MAKALLÈ, al Teatro del Canovaccio di Catania

Testo e regia di Auruora Miriam Scala, Con: Carmela Buffa Calleo, assistente alla regia: Maria Chiara Pellitteri, oggetti di scena: Chiara Tortura, Scene e costumiFreezer09_lab, Produzione: Bottega del Pane Teatro

“Il seme della disgrazia”

C’è un dolce tipico siciliano, un pasticcio di ricotta, chiamato anche Makallè.

Ha origini che risalgono al 1600; nella Sicilia orientale e in particolare nel ragusano,  è usata la ricotta di mucca modicana dal sapore più delicato.

Fare il Makallè è opera di artista che richiede esperienza, sapienza e tradizione.

Angela vive in un piccolo paese siciliano, (forse la stessa Modica) alla metà del Novecento, ed è una ribelle. Alla sua nascita fu considerata “il seme della disgrazia” perché la madre era morta di parto ma, soprattutto, perché era “fimmina”.

La nonna le aveva fatto da madre, cercando di educarla secondo le regole fisse di un mondo patriarcale e conservatore.

Il padre, il Sig. Scognamiglio, è conosciuto come il signor Makallè perché lui è il pasticcere depositario del segreto della ricetta del dolce di ricotta, segreto che gli era stato rivelato dal padre, che lo aveva ricevuto dal nonno che lo aveva ricevuto dal bisnonno. Un’ eredità familiare preziosissima ma maschile. Ad Angela viene vietato di conoscere quel segreto, le viene impedito, persino, di entrare nella pasticceria che è, per lei, un luogo sacro, dove si celebra il rito magico, e segreto, della preparazione del dolce.

__Domande sul materiale__
A) Elenca, per favore, tutte le persone nominate nei crediti dello spettacolo all'inizio del testo su Makallè.
B) Riprendi il testo su Makallè subito dopo la sua ultima frase e prosegui il racconto.

(Voci salvate)
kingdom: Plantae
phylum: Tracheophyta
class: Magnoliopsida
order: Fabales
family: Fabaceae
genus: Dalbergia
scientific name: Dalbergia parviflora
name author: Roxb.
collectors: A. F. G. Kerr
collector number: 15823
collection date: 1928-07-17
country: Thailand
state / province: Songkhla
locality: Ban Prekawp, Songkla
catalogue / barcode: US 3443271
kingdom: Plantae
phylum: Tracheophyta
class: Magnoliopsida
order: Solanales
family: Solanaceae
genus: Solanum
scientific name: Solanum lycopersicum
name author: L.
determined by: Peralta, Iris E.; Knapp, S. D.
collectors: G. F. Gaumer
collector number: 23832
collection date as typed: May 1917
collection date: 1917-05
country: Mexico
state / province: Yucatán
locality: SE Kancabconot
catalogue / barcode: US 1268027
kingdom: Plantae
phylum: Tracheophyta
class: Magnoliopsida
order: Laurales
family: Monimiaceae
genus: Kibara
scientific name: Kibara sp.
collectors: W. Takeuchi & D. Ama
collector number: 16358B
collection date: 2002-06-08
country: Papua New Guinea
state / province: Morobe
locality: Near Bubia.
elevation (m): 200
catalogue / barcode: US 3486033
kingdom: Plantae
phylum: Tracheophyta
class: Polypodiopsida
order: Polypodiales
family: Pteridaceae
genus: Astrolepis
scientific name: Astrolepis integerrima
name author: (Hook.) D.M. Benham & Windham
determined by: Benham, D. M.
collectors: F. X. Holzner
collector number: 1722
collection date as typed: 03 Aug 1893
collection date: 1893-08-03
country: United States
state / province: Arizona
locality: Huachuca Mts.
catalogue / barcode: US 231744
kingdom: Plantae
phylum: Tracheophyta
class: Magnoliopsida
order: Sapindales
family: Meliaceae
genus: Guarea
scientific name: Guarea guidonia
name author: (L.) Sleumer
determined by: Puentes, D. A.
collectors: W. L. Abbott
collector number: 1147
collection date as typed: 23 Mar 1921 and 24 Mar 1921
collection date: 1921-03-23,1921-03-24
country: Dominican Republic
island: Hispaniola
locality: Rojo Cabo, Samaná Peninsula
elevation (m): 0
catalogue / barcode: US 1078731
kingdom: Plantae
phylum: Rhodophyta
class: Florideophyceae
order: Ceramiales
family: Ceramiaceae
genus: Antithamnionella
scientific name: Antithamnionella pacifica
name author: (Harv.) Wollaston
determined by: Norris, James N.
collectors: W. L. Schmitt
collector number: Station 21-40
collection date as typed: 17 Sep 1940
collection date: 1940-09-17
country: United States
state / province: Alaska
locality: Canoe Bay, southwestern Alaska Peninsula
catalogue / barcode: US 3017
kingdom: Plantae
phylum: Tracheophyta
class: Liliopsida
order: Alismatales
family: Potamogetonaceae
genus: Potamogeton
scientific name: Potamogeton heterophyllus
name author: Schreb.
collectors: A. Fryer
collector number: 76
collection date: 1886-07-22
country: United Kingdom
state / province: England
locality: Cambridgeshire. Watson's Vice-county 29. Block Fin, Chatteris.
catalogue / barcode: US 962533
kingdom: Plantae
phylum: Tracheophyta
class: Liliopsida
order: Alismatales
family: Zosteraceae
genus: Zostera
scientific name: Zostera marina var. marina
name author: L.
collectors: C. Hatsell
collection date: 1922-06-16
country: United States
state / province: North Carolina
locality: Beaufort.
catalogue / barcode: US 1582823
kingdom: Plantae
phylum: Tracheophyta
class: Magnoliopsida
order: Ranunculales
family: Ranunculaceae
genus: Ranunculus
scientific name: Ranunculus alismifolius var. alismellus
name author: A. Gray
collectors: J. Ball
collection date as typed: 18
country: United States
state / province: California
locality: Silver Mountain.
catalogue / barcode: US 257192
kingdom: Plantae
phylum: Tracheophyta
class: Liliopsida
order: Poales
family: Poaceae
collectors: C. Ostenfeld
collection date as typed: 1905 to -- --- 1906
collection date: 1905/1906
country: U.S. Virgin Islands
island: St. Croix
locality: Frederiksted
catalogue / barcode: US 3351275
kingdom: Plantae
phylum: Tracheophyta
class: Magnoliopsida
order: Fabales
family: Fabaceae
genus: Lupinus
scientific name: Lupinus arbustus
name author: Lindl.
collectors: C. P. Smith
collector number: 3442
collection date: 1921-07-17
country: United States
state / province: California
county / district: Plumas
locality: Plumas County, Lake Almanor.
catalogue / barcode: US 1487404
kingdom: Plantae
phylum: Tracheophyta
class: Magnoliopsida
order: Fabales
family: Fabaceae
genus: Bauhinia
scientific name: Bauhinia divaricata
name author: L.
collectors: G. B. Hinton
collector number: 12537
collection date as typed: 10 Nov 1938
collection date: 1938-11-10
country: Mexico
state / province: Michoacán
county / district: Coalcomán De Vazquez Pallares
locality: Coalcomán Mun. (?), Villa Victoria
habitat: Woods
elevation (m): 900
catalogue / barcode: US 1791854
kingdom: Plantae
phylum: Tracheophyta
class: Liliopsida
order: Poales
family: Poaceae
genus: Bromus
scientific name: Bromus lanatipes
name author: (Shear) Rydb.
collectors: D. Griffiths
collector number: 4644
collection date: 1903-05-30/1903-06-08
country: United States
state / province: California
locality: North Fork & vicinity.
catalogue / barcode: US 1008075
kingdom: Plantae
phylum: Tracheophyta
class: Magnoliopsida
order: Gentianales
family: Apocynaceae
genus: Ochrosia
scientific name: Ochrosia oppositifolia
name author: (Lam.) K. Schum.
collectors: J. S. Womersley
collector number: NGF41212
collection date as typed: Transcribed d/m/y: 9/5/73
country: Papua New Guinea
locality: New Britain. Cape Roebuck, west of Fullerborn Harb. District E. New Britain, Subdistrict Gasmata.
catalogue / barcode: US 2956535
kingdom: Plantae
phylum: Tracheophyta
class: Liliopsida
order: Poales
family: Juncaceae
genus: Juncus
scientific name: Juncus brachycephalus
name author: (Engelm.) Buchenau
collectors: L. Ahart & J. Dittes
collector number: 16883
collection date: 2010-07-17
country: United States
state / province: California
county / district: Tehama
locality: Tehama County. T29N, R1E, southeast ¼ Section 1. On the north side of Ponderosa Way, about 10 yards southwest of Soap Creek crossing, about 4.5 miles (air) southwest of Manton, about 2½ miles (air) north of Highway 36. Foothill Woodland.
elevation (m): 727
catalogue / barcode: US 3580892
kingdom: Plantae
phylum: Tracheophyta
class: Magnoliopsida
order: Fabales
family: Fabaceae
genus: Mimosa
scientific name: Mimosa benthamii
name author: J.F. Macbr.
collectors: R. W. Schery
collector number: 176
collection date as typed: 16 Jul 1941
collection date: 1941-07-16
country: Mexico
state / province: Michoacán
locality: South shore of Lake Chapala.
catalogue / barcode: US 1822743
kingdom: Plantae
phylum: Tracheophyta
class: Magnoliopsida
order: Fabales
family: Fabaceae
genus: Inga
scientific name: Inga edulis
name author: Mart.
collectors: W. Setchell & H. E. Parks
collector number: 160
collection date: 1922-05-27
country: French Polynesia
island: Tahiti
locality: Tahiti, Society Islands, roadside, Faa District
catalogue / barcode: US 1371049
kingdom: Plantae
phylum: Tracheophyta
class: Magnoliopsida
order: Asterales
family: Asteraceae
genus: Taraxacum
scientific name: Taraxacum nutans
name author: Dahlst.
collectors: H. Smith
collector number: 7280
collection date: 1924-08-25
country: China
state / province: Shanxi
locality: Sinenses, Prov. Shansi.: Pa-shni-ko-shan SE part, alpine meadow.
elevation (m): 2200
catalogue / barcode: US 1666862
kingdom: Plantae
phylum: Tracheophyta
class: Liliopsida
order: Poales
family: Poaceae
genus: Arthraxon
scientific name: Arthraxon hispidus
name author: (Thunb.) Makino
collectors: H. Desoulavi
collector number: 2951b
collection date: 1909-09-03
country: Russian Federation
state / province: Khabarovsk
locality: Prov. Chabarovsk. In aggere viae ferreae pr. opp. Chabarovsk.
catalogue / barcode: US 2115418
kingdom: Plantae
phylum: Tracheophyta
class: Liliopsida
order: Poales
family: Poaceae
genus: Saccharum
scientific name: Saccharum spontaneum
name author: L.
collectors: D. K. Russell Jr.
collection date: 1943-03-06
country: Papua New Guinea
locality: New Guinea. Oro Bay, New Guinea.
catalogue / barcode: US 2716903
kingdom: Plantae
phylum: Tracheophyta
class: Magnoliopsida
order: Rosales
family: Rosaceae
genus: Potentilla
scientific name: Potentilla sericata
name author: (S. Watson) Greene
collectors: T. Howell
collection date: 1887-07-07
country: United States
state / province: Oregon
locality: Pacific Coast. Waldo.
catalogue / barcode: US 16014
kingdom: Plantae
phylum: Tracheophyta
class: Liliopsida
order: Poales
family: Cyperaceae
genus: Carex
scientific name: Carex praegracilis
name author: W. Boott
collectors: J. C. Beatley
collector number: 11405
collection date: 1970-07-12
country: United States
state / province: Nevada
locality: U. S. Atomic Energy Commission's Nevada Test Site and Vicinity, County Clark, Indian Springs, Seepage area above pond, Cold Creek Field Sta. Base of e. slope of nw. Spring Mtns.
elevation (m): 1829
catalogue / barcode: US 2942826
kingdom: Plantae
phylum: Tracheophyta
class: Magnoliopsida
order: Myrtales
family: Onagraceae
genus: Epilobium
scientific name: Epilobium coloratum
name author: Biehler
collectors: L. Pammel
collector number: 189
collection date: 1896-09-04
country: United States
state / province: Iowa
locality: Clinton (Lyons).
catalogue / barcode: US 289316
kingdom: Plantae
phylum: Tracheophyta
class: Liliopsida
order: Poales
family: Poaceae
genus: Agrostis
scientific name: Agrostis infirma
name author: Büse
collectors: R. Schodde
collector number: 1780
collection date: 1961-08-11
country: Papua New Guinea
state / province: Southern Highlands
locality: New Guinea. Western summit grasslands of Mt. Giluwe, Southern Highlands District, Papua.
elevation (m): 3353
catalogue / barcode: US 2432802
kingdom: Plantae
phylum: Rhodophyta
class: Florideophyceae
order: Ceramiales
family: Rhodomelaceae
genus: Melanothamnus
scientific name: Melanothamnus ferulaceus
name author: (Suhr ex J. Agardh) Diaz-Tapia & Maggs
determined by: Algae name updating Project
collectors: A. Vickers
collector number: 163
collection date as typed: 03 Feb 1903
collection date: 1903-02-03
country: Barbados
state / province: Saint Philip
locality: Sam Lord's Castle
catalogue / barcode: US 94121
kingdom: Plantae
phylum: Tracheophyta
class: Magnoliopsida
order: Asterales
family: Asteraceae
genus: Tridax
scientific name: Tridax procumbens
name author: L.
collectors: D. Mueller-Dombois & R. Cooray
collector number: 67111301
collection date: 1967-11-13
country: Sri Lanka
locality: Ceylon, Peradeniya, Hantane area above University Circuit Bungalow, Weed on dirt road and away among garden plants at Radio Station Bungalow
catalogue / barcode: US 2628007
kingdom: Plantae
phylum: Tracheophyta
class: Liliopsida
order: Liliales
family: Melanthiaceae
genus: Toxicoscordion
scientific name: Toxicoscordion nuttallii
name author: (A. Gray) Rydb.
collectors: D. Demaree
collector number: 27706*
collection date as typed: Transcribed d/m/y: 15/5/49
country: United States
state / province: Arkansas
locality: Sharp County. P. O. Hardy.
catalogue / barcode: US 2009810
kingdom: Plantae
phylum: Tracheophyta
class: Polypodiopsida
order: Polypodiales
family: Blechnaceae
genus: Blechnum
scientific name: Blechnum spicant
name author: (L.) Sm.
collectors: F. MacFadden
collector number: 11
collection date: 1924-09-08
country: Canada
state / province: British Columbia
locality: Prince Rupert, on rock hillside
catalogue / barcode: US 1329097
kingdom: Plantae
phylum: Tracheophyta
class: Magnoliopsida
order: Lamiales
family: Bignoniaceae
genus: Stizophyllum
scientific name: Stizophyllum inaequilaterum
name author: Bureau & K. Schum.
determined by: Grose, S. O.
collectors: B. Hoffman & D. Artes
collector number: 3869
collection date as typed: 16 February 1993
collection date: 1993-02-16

__Esercizi risolti__
A) Auruora Miriam Scala, Carmela Buffa Calleo, Maria Chiara Pellitteri, Chiara Tortura

B)
Angela deve combattere contro questo divieto, cerca la complicità della nonna e di un lavorante del laboratorio, discute a sfinimento col padre, spia per rubare quel segreto, protesta.

Finalmente il fato le viene in aiuto. Una malattia del padre lo porta a capire che Angela è in grado di ereditare il segreto e la responsabilità della pasticceria, che Angela è all’altezza, malgrado sia “fimmina”.

Non solo è all’altezza, ma si dimostra brava e imprenditrice. Vuole ampliare l’attività di famiglia, commerciare il makallè fuori dalla Sicilia, uscire dai limiti sia geografici che sociali.

La storia di Angela, in scena al Teatro del Canovaccio,  scritta da Aurora Miriam Scala, che ne cura anche la regia, è una storia di riscatto femminile e di emancipazione di una ragazza che abbatte le barriere, i pregiudizi, le convenzioni, in nome di una passione, di una volontà e di una precisa convinzione fondata su un profondo senso di giustizia.

A dare voce e corpo ad Angela è stata Carmela Buffa Calleo, attrice siciliana che ha regalato al pubblico catanese un vero one woman show.

La Calleo ha interpretato Angela, ma anche la nonna, il padre, la suora, il lavorante,  il prete, il medico, in una carrellata di personaggi che dialogano fra loro, qualcuno caricandolo nel senso della macchietta, qualcuno rendendolo con intensità, come, appunto, nel caso di Angela, che lei rende tenera e determinata, commovente e divertente, con gli occhi sognanti e le mosse decise, il sorriso dolce e la postura fiera.

Makallè è una piccola poesia di zucchero, un  racconto metafora di tante lotte molto più grandi che le donne hanno dovuto (e devono ancora) affrontare per conquistare spazi e diritti, riconoscimenti e libertà, “centinaia di nonne, zie, madri che hanno costruito il grande mosaico del cambiamento” (note di regia) per non essere più “il seme della disgrazia”.

La regia ha costruito la scena sulla capacità istrionica della Calleo che riempie la scena, la affolla proprio ed è capace di ricreare ambienti e situazioni soltanto con la sua voce, il racconto, l’ironia, il canto.